The U.S. and its diplomatic partners (China, Japan, South Korea and Russia) will have 45 days to review Pyongyang's declaration. Going forward, a key question remains: even if it destroys the reactor at Yongbyan, will the North say where it is keeping the nukes that it has already built? Will it reveal where the fabrication of its nuclear weapons took place, since it is clear it was not at Yongbyan? And what about the site of the October 2006 nuclear test? Will the U.S. and its partners insist that that be dismantled?

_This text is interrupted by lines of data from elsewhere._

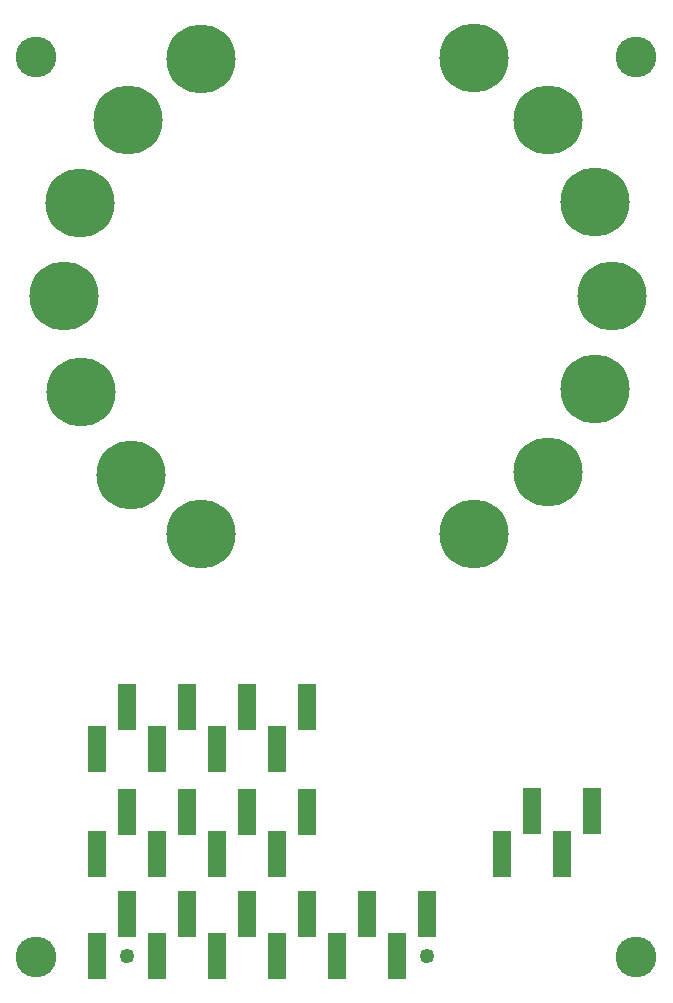
<source format=gts>
G04 MADE WITH FRITZING*
G04 WWW.FRITZING.ORG*
G04 DOUBLE SIDED*
G04 HOLES PLATED*
G04 CONTOUR ON CENTER OF CONTOUR VECTOR*
%ASAXBY*%
%FSLAX23Y23*%
%MOIN*%
%OFA0B0*%
%SFA1.0B1.0*%
%ADD10C,0.230472*%
%ADD11C,0.135984*%
%ADD12C,0.049370*%
%ADD13R,0.061181X0.151823*%
%LNMASK1*%
G90*
G70*
G54D10*
X646Y3190D03*
G54D11*
X2099Y198D03*
X2099Y3198D03*
X99Y198D03*
G54D10*
X248Y2079D03*
X649Y1608D03*
X244Y2711D03*
X2017Y2400D03*
X403Y2986D03*
X1804Y2988D03*
G54D11*
X99Y3198D03*
G54D10*
X413Y1803D03*
G54D12*
X402Y199D03*
G54D10*
X1559Y3193D03*
X1962Y2712D03*
X192Y2400D03*
X1804Y1812D03*
G54D12*
X1402Y199D03*
G54D10*
X1559Y1608D03*
X1962Y2089D03*
G54D13*
X1652Y541D03*
X1752Y682D03*
X1852Y541D03*
X1952Y682D03*
X302Y889D03*
X402Y1031D03*
X502Y889D03*
X602Y1031D03*
X702Y889D03*
X802Y1031D03*
X902Y889D03*
X1002Y1031D03*
X302Y539D03*
X402Y681D03*
X502Y539D03*
X602Y681D03*
X702Y539D03*
X802Y681D03*
X902Y539D03*
X1002Y681D03*
X302Y199D03*
X402Y341D03*
X502Y199D03*
X602Y341D03*
X702Y199D03*
X802Y341D03*
X902Y199D03*
X1002Y341D03*
X1102Y199D03*
X1202Y341D03*
X1302Y199D03*
X1402Y341D03*
G04 End of Mask1*
M02*
</source>
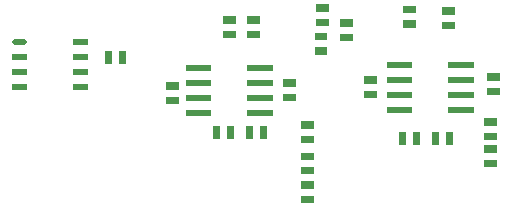
<source format=gbr>
G04 Title: RX Daughterboard, solder paste, component side *
G04 Creator: pcb-bin 1.99q *
G04 CreationDate: Thu Mar  2 20:16:21 2006 UTC *
G04 For: matt *
G04 Format: Gerber/RS-274X *
G04 PCB-Dimensions: 275000 250000 *
G04 PCB-Coordinate-Origin: lower left *
%MOIN*%
%FSLAX24Y24*%
%IPPOS*%
%ADD11C,0.0080*%
%ADD12C,0.0280*%
%ADD13C,0.0100*%
%ADD14C,0.0300*%
%ADD15R,0.0240X0.0240*%
%ADD16R,0.0440X0.0440*%
%ADD17R,0.0300X0.0300*%
%ADD18C,0.0060*%
%ADD19R,0.0200X0.0200*%
%ADD20R,0.0540X0.0540*%
%ADD21C,0.0200*%
%ADD22C,0.0500*%
%ADD23R,0.0500X0.0500*%
%ADD24R,0.0600X0.0600*%
%ADD25R,0.0660X0.0660*%
%ADD26R,0.0900X0.0900X0.0600X0.0600*%
%ADD27R,0.0900X0.0900*%
%ADD28C,0.0600*%
%ADD29C,0.0660*%
%AMTHERM1*7,0,0,0.0900,0.0600,0.0100,45*%
%ADD30THERM1*%
%ADD31C,0.0900X0.0600*%
%ADD32C,0.0900*%
%ADD33C,0.1200X0.0900*%
%ADD34C,0.1200*%
%ADD35C,0.0150*%
%AMTHERM2*7,0,0,0.1200,0.0900,0.0150,45*%
%ADD36THERM2*%
%ADD37C,0.0720*%
%ADD38C,0.0920X0.0720*%
%ADD39C,0.0920*%
%ADD40C,0.0240*%
%ADD41C,0.0340*%
%ADD42C,0.1320*%
%ADD43C,0.1100*%
%ADD44C,0.1520*%
%ADD45C,0.1520X0.1320*%
%ADD46C,0.0400*%
%ADD47C,0.0600X0.0400*%
%AMTHERM3*7,0,0,0.0600,0.0400,0.0100,45*%
%ADD48THERM3*%
%ADD49C,0.0360*%
%ADD50C,0.0560*%
%ADD51C,0.0560X0.0360*%
%AMTHERM4*7,0,0,0.0560,0.0360,0.0080,45*%
%ADD52THERM4*%
%LNGROUP_3*%
%LPD*%
G01X0Y0D02*
G54D15*X18310Y1860D02*X18490D01*
X18310Y2340D02*X18490D01*
X18310Y2820D02*X18490D01*
X18310Y3300D02*X18490D01*
G54D19*X16500Y4750D02*X17150D01*
X16500Y5250D02*X17150D01*
X16500Y5750D02*X17150D01*
X16500Y6250D02*X17150D01*
X14450D02*X15100D01*
X14450Y5750D02*X15100D01*
X14450Y5250D02*X15100D01*
X14450Y4750D02*X15100D01*
G54D15*X17710Y5260D02*X17890D01*
X17710Y5740D02*X17890D01*
X13810Y5160D02*X13990D01*
X13810Y5640D02*X13990D01*
X18310Y3860D02*X18490D01*
X18310Y4340D02*X18490D01*
X20410Y5360D02*X20590D01*
X20410Y5840D02*X20590D01*
X22040Y3990D02*Y3810D01*
X21560Y3990D02*Y3810D01*
G54D19*X23200Y4850D02*X23850D01*
X23200Y5350D02*X23850D01*
X23200Y5850D02*X23850D01*
X23200Y6350D02*X23850D01*
X21150D02*X21800D01*
X21150Y5850D02*X21800D01*
X21150Y5350D02*X21800D01*
X21150Y4850D02*X21800D01*
G54D21*X8660Y7100D02*X8940D01*
G54D19*X8660Y6600D02*X8940D01*
X8660Y6100D02*X8940D01*
X8660Y5600D02*X8940D01*
X10700D02*X10980D01*
X10700Y6100D02*X10980D01*
X10700Y6600D02*X10980D01*
X10700Y7100D02*X10980D01*
G54D15*X24510Y5460D02*X24690D01*
X24510Y5940D02*X24690D01*
X24410Y3960D02*X24590D01*
X24410Y4440D02*X24590D01*
X15840Y4190D02*Y4010D01*
X15360Y4190D02*Y4010D01*
X12240Y6690D02*Y6510D01*
X11760Y6690D02*Y6510D01*
X15710Y7360D02*X15890D01*
X15710Y7840D02*X15890D01*
X18810Y7760D02*X18990D01*
X18810Y8240D02*X18990D01*
X18760Y6810D02*X18940D01*
X18760Y7290D02*X18940D01*
X19610Y7260D02*X19790D01*
X19610Y7740D02*X19790D01*
X22660Y3990D02*Y3810D01*
X23140Y3990D02*Y3810D01*
X23010Y7660D02*X23190D01*
X23010Y8140D02*X23190D01*
X16510Y7360D02*X16690D01*
X16510Y7840D02*X16690D01*
X21710Y7710D02*X21890D01*
X21710Y8190D02*X21890D01*
X24410Y3060D02*X24590D01*
X24410Y3540D02*X24590D01*
X16460Y4190D02*Y4010D01*
X16940Y4190D02*Y4010D01*
M02*

</source>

Nevertheless, Bush Administration officials argue, with some justification, that this week's episode in the negotiations is big victory for their diplomacy with the North. "There's no question that the end of Yongbyan is significant," says Ralph Cossa, President of the Pacific Forum, a think tank affiliated with the Center for Strategic and International Studies. It eliminates the source of the plutonium that Kim has used to build his bombs.

For its part, North Korea now wants the U.S., Japan and South Korea to make good on promises to build a light water reactor for energy generation. The U.S. promised this in 1994 — in the so-called agreed framework under President Clinton — and it has been held out as one of the incentives in the more recent six-party talks. But Washington has been deliberately coy about when the North might expect to actually get assistance on a peaceful nuclear project — "basically, the message has been, when hell freezes over," says Cossa. But with North Korea having been officially taken off the bad guy list, this is likely to be the next item on Kim Jong Il's wish list. And it will probably be either Barack Obama or John McCain who decides whether to grant his wish.